Task 1
Please return the collected data entries below word for word, leaving out the pictures.

Passage provided
== == ==

UNITED STATES DISTRICT COURT EASTERN DISTRICT OF MICHIGAN SOUTHERN DIVISION
MARQUES JOHNSON,
Plaintiff, Case No. 24-cv-12937 v. Honorable Linda V. Parker
MICHIGAN FIRST CREDIT UNION,
Defendant. ____________________________________/
OPINION AND ORDER DENYING PLAINTIFF’S MOTION FOR RECONSIDERATION AND DENYING AS MOOT PLAINTIFF’S MOTION TO COMPEL RULING ON MOTION FOR RECONSIDERATION
Plaintiff Marques Johnson filed this action against Defendant Michigan First Credit Union (“Michigan First”), claiming that Michigan First violated the Equal Credit Opportunity Act (“ECOA”) when it denied his September 12, 2024 application for a $20,000 line of credit. (See ECF No. 1.) Johnson alleged that Michigan First discriminated against him based on his age. (Id.) Michigan First responded to Plaintiff’s Complaint by filing a motion to dismiss pursuant to Federal Rule of Civil Procedure 12(b)(6) (ECF No. 11), which this Court granted in an opinion and order issued on December 19, 2024 (ECF No. 17). The Court held that Johnson failed to allege facts plausibly suggesting that Michigan First’s decision was based on his age. (Id. at PageID.76.) The Court observed that Johnson offered no information
suggesting that he was qualified to receive the applied-for line of credit or facts demonstrating discriminatory animus. (Id.) A Judgment followed the decision. (ECF No. 18.)

== == ==

Task 2
In the court opinion, what did Johnson apply for on September 12, 2024?

Collected data entries

== == ==

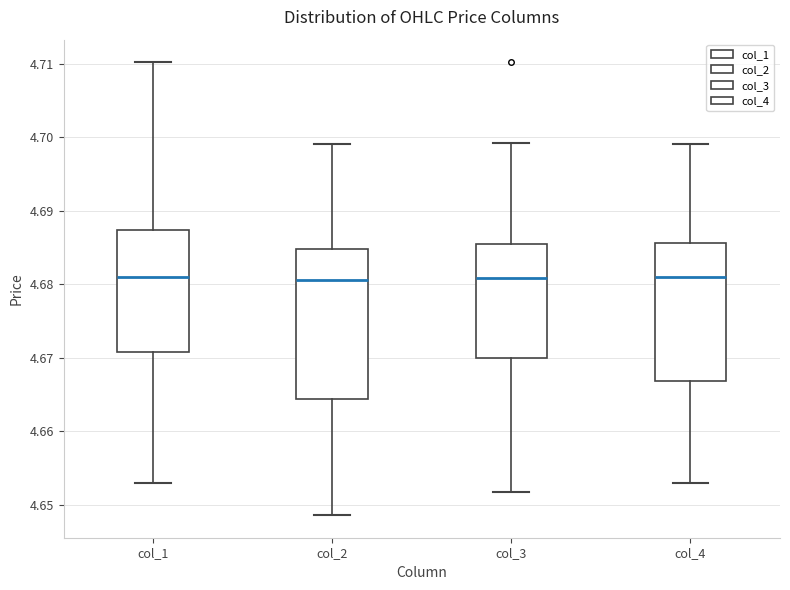

Reading left to right, transcribe this box plot: for each box, give where its median line is, the range the box spans, and where its two whiskers end, as read against the y-axis. The values are not printed on the chart, so give them approximately, as read against the axis.

col_1: median 4.681, box 4.671 to 4.687, whiskers 4.653 to 4.710
col_2: median 4.681, box 4.664 to 4.685, whiskers 4.649 to 4.699
col_3: median 4.681, box 4.670 to 4.686, whiskers 4.652 to 4.699
col_4: median 4.681, box 4.667 to 4.686, whiskers 4.653 to 4.699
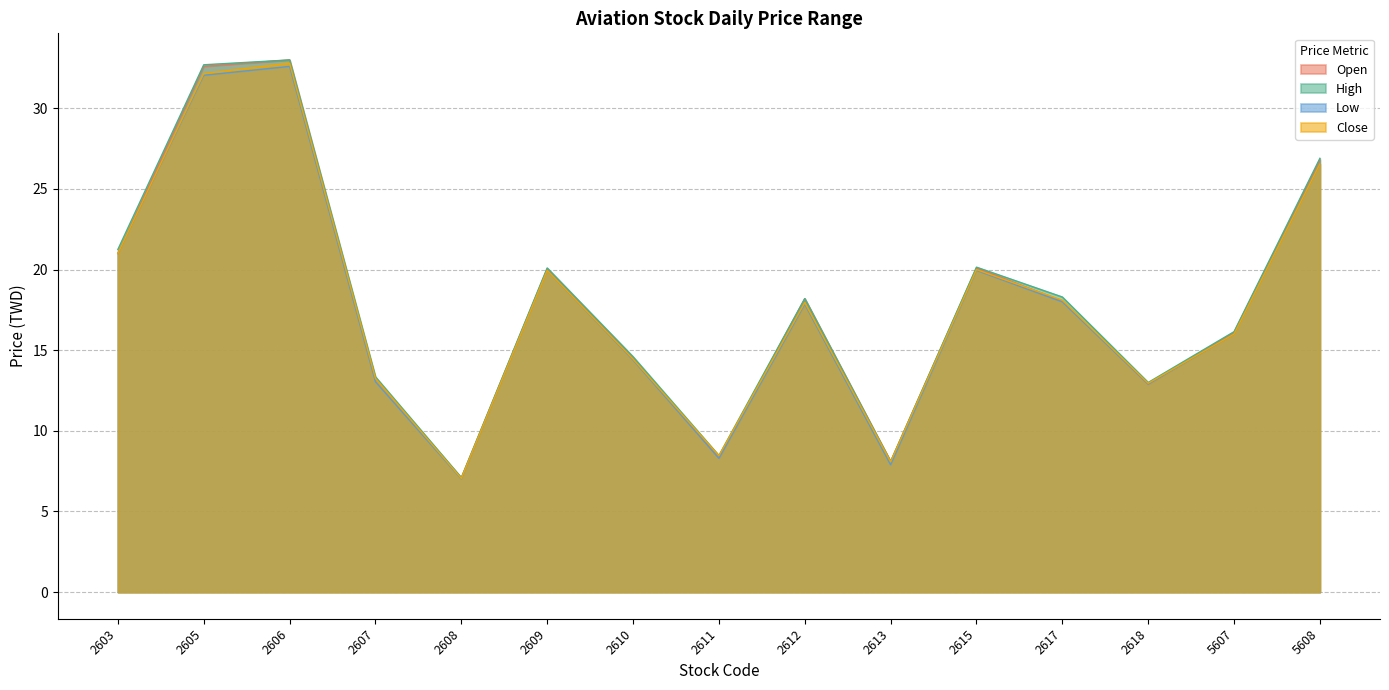

At which label does Open reach its minimum?

2608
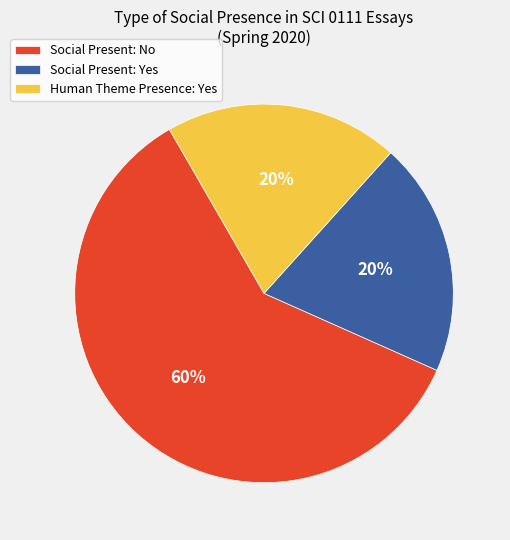

Do Social Present: No and Social Present: Yes together represent more than half of the pie?

Yes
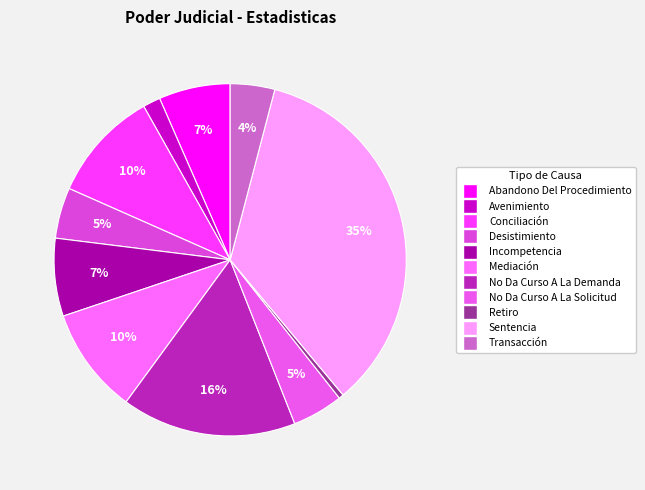

How many segments does this pie chart have?

11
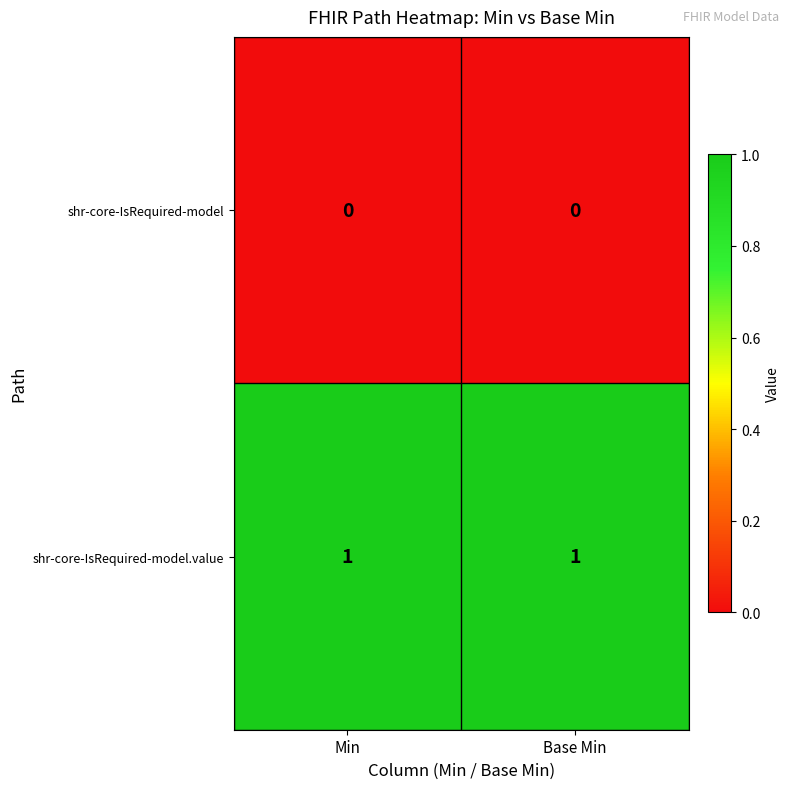

The shr-core-IsRequired-model.value series shows 1 at Min. True or false?

True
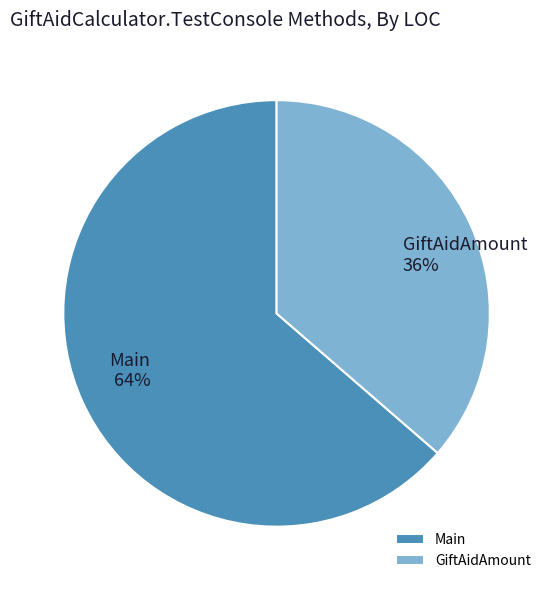

Is it true that GiftAidAmount is 27% of the pie?

False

== == ==

Answer 1
Reading left to right, transcribe this box plot: for each box, give where its median line is, the range the box spans, and where its two whiskers end, as read against the y-axis. The values are not printed on the chart, so give them approximately, as read against the axis.

col_1: median 4.681, box 4.671 to 4.687, whiskers 4.653 to 4.710
col_2: median 4.681, box 4.664 to 4.685, whiskers 4.649 to 4.699
col_3: median 4.681, box 4.670 to 4.686, whiskers 4.652 to 4.699
col_4: median 4.681, box 4.667 to 4.686, whiskers 4.653 to 4.699

At which label does Open reach its minimum?

2608

Do Social Present: No and Social Present: Yes together represent more than half of the pie?

Yes

How many segments does this pie chart have?

11

The shr-core-IsRequired-model.value series shows 1 at Min. True or false?

True

Is it true that GiftAidAmount is 27% of the pie?

False

Answer 2
A $20,000 line of credit.